Monday, October 8, 2007

What to do when the OED fails you

This was actually intended to be an email for my colleagues on the India Today desk. But once I started writing, I realised it could be a good way to update my long-neglected blog and, more selfishly, establish my copyediting credentials online.

........Hi, just wanted to tell you guys about an online tool I use while editing, one that could be useful to you too.

I often have doubts about the usage of particular words. For eg.

-Is it “an outcry against the government’s actions” OR “an outcry over the government’s actions”?

-Is it “the letter was full of vitriol against the Musharaff government” OR “the letter was full of vitriol for the Musharaff government”?

- Is it “the committee comprises of five MLAs” OR is it “the committee comprises five MLAs”?

Which usage is correct? Are both acceptable? Is one expression more widely used than the other?

While we can use the dictionary to check the meaning or the spelling of a word, what tool can we use–apart from our own sense of the language- to answer such questions?

One possible solution is to use online tools called concordancers. These are, crudely put, linguistic search engines used by lexicographers, people who prepare dictionaries1. What it does is give you examples of the expression you search for from actual text in British and American publications. While not actually meant for the public, I have found it very useful while editing copy.

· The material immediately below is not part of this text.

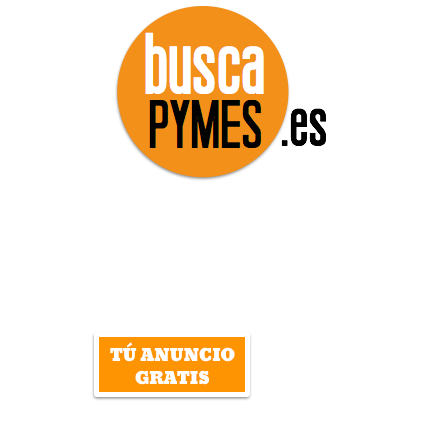
DIRECTORIO
empresas, servicios, autónomos y
profesionales de España
INICIAR SESIÓN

There are three concordancers on the web I have found useful. The one I use most is the Cobuild concordance sampler developed by the dictionary-makers Collins. Another that I use often is the British National Corpus (BNC) created by, among others, Longman and Chambers. The third concordancer that I use is Webcorp2 but I find that the first two usually get the job done.

Now, how do you use it? Let’s take Cobuild first. To search for the expression outcry over, type in outcry+over in the first search-box on the page. A pop-up window will open showing a few sentences where the expression is used. Type in outcry+against in the search-box, and you will get another set of sentences for the expression outcry against. From examining the results, you will see that there are more examples for outcry+over compared to outcry+against. While the former expression is more widely used, the latter is used as well and is not necessarily incorrect. (Don’t use concordancers expecting to get definite answers, often the results have to be interpreted correctly too.)

As with all search engines, there is a complex language to learn if you want to use it in depth, but it’s best to ignore most of it and stick to the ‘+’ search operator used in the example above.

The ‘+’ search operator can be used in another way. For example, suppose you need to check whether “the rest of the MPs jumped on to the bandwagon” is right or “the rest of the MPs jumped on the bandwagon”. What you do is type in jumped+4bandwagon. What this will do is search for all instances where the word jumped is followed in four words by bandwagon. From the set of results, you will see that 'jumped on the bandwagon' is the predominant usage.

To get an alternate set of results, I rely on the BNC. Here, to search for instances of the expression outcry against, you type in outcry*against (Note the alternative operators used). To search for instances of the word jumped followed in four words by bandwagon, you use jumped*bandwagon/4

You can also use the concordancer in other ways. For example, if you want to know which of ‘jumped/leaped/ hopped on the bandwagon’ is more widely used, just search against bandwagon in Cobuild. You will see that jumped is more widely used compared to the other two in the sample presented.

To learn more about using Cobuild, and concordancers in general, check this tutorial here

To learn more about using the BNC, check this article here (registration required)

1-From what I understand, lexicographers have gone beyond concordancers that present what is called a KWIC (Key Word In Context) layout to using Word sketch engines (such as the one here), but in my view, these sketch engine results take out too much detail, and are too functional to be used by anyone other than lexicographers.

2-Earlier, I just used to use Google to check concordances. I used to put a double quote around the phrase outcry over and outcry against, and see which expression gets more results. But it could be the case that the incorrect expression is used online more and so gives more hits. One way to control for this would be to restrict the search to websites of professionally-edited publications, something that Webcorp does well. It looks at only the websites of mainstream newspapers in the UK and US and the search can even be restricted to just the websites of UK broadsheets like Times and Daily Telegraph, a good idea given that we follow British usage in India.